## DATA SUPPLIED

++++

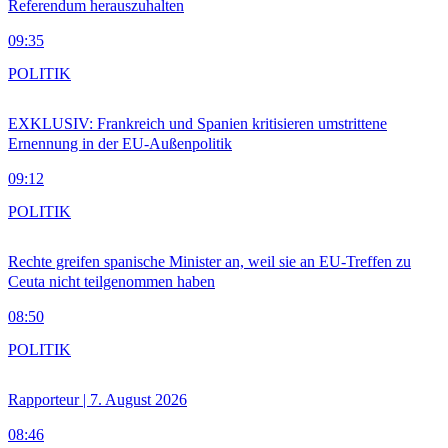
Referendum herauszuhalten
09:35
POLITIK
EXKLUSIV: Frankreich und Spanien kritisieren umstrittene
Ernennung in der EU-Außenpolitik
09:12
POLITIK
Rechte greifen spanische Minister an, weil sie an EU-Treffen zu
Ceuta nicht teilgenommen haben
08:50
POLITIK
Rapporteur | 7. August 2026
08:46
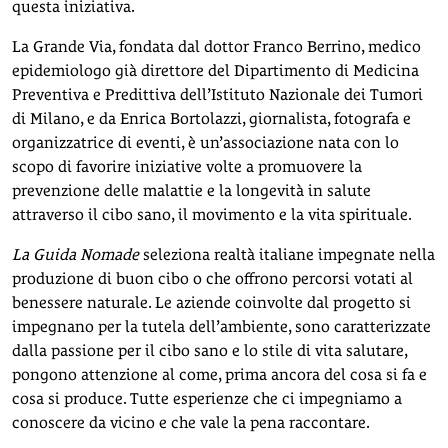
questa iniziativa.
La Grande Via, fondata dal dottor Franco Berrino, medico
epidemiologo già direttore del Dipartimento di Medicina
Preventiva e Predittiva dell’Istituto Nazionale dei Tumori
di Milano, e da Enrica Bortolazzi, giornalista, fotografa e
organizzatrice di eventi, è un’associazione nata con lo
scopo di favorire iniziative volte a promuovere la
prevenzione delle malattie e la longevità in salute
attraverso il cibo sano, il movimento e la vita spirituale.
La Guida Nomade
seleziona realtà italiane impegnate nella
produzione di buon cibo o che offrono percorsi votati al
benessere naturale. Le aziende coinvolte dal progetto si
impegnano per la tutela dell’ambiente, sono caratterizzate
dalla passione per il cibo sano e lo stile di vita salutare,
pongono attenzione al come, prima ancora del cosa si fa e
cosa si produce. Tutte esperienze che ci impegniamo a
conoscere da vicino e che vale la pena raccontare.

++++

## PROBLEM
Write out again, exactly, the line containing "epidemiologo già direttore" and every later line of the records. Omit the rest.

## SOLUTION TO THE PROBLEM
epidemiologo già direttore del Dipartimento di Medicina
Preventiva e Predittiva dell’Istituto Nazionale dei Tumori
di Milano, e da Enrica Bortolazzi, giornalista, fotografa e
organizzatrice di eventi, è un’associazione nata con lo
scopo di favorire iniziative volte a promuovere la
prevenzione delle malattie e la longevità in salute
attraverso il cibo sano, il movimento e la vita spirituale.
La Guida Nomade
seleziona realtà italiane impegnate nella
produzione di buon cibo o che offrono percorsi votati al
benessere naturale. Le aziende coinvolte dal progetto si
impegnano per la tutela dell’ambiente, sono caratterizzate
dalla passione per il cibo sano e lo stile di vita salutare,
pongono attenzione al come, prima ancora del cosa si fa e
cosa si produce. Tutte esperienze che ci impegniamo a
conoscere da vicino e che vale la pena raccontare.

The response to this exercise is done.